Chef Dean Fearing is somewhat of a legend when it comes to Texas cuisine. In fact, Fearing is known as “The Father of Southwestern Cuisine.” He’s the creator and chef at Fearing’s Restaurant in Dallas, which has been named Restaurant of the Year and Table of the Year by Esquire Magazine, and No. 1 in Hotel Dining by the Zagat Survey. Fearing’s establishment was even nominated by the prestigious James Beard Foundation for Best New Restaurant.
A quick look into the life of Dean Fearing
Fearing spent much of his culinary career at The Mansion on Turtle Creek, a sophisticated hotel located in Dallas. It wasn’t until August 2007 that he opened up Fearing’s and was recognized for the bold flavors he created.
Culinary talent is in his blood – Fearing grew up with grandmothers who were passionate about food, and more specifically, Southern cooking. To this day, he continues to use family recipes and traditional Texas fare, like cilantro, tomatillos, jicama and dried chilies to create dynamic cuisine that customers can’t get enough of. Fearing’s most recent project was a new cookbook called “The Texas Food Bible.”
The ins and outs of Fearing’s culinary book
Fearing’s new cookbook can be purchased starting April 29. You’ll be able to make his infamous tortilla soup that he first served at The Mansion on Turtle Creek. You’ll also be able to whip up traditional dishes like Texas chili, fried chicken and street tacos. Enroll in an Austin culinary arts program to develop the skills needed to create advanced Texas-inspired cuisine.
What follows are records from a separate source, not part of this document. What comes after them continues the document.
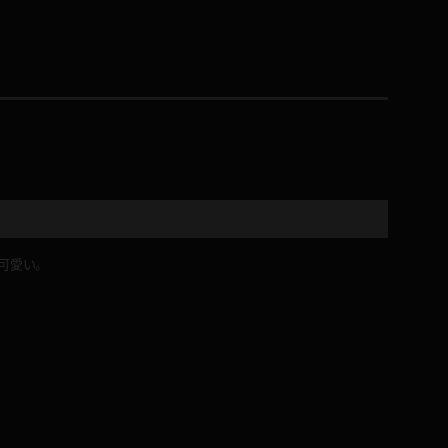
コート
ズボン
ミニスカ
可愛い。
ハロウィン
ボディスーツ
チャイナドレス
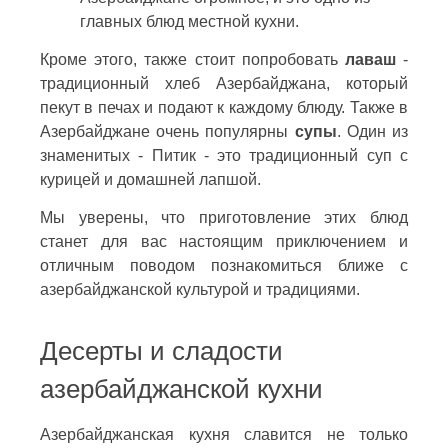
главных блюд местной кухни.
Кроме этого, также стоит попробовать
лаваш
-
традиционный хлеб Азербайджана, который
пекут в печах и подают к каждому блюду. Также в
Азербайджане очень популярны
супы
. Один из
знаменитых - Питик - это традиционный суп с
курицей и домашней лапшой.
Мы уверены, что приготовление этих блюд
станет для вас настоящим приключением и
отличным поводом познакомиться ближе с
азербайджанской культурой и традициями.
Десерты и сладости
азербайджанской кухни
Азербайджанская кухня славится не только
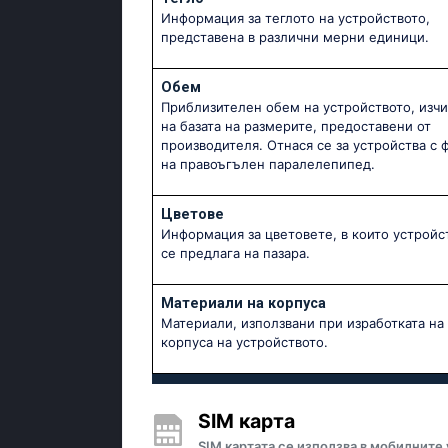
Информация за теглото на устройството,
представена в различни мерни единици.
Обем
Приблизителен обем на устройството, изч
на базата на размерите, предоставени от
производителя. Отнася се за устройства с 
на правоъгълен паралелепипед.
Цветове
Информация за цветовете, в които устройс
се предлага на пазара.
Материали на корпуса
Материали, използвани при изработката на
корпуса на устройството.
SIM карта
SIM картата се използва в мобилните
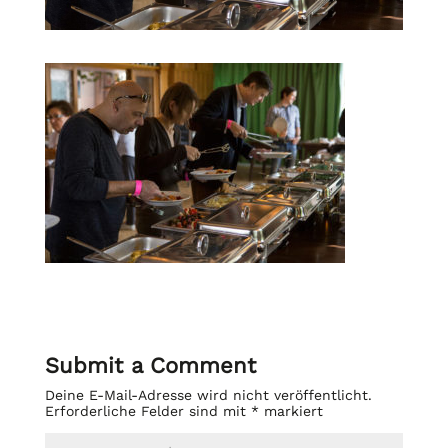
Submit a Comment
Deine E-Mail-Adresse wird nicht veröffentlicht.
Erforderliche Felder sind mit
*
markiert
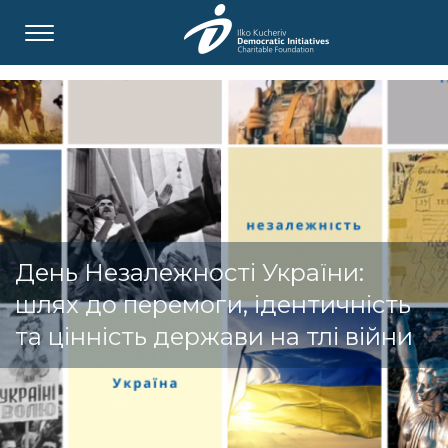
День Незалежності України:
шлях до перемоги, ідентичність
та цінність держави на тлі війни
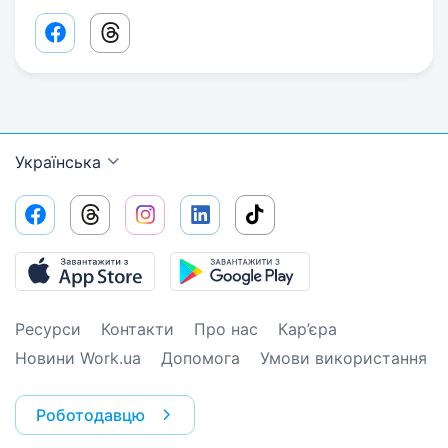
Facebook share link
Threads share link
Українська
Ресурси
Контакти
Про нас
Кар’єра
Новини Work.ua
Допомога
Умови використання
Роботодавцю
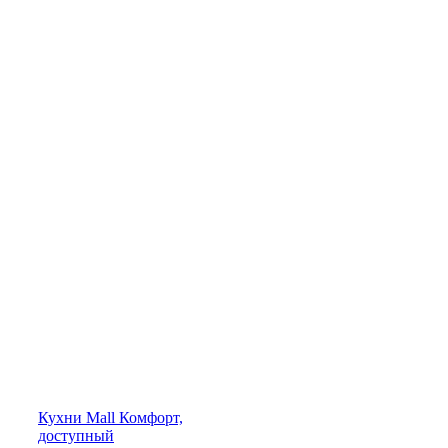
Кухни
Mall
Комфорт,
доступный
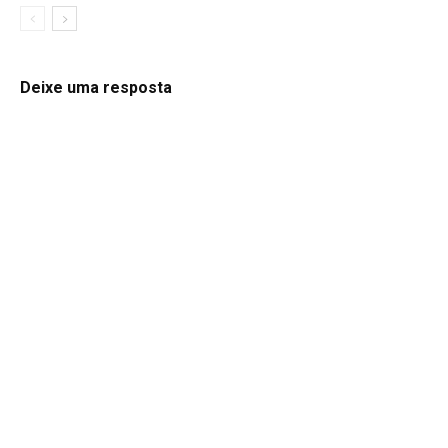
Deixe uma resposta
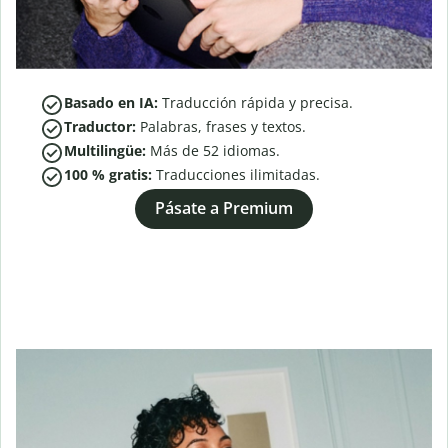
Basado en IA:
Traducción rápida y precisa.
Traductor:
Palabras, frases y textos.
Multilingüe:
Más de
52
idiomas.
100 % gratis:
Traducciones ilimitadas.
Pásate a Premium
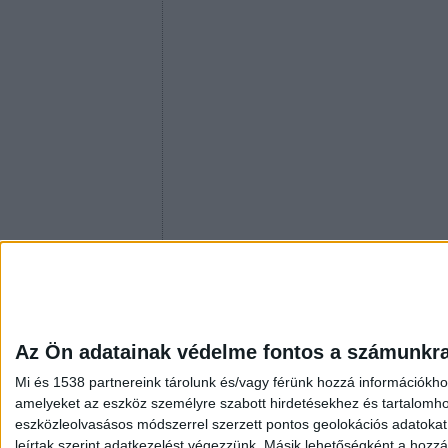
Az Ön adatainak védelme fontos a számunkr
Mi és 1538 partnereink tárolunk és/vagy férünk hozzá információkho
amelyeket az eszköz személyre szabott hirdetésekhez és tartalomho
eszközleolvasásos módszerrel szerzett pontos geolokációs adatokat é
leírtak szerint adatkezelést végezzünk. Másik lehetőségként a hozzáj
In his book, Fearing talks about the evolution of Southwestern cuisine, and how it’s ever-changing. The ingredients might have remained the same over the years, but the way in which those ingredients are being used has evolved. Upon opening up the book, you’ll see that the first section covers sauces, vinegars and salsas. Fearing and his editor decided this would be best because readers can then pick the sauce they want to use, and then pair it up with a recipe they would like to try out. This may not have the same layout as a traditional cookbook, but Fearing feels it gives his readers more creativity in creating their own unique dishes.
Southwestern cuisine and its accompanying methods, like barbecuing and grilling, are really making their way across the country. Fearing explained that he’s starting to see more good barbecue joints throughout New York and even Iowa. Wood-smoking and real fire grills are being used more and more by chefs.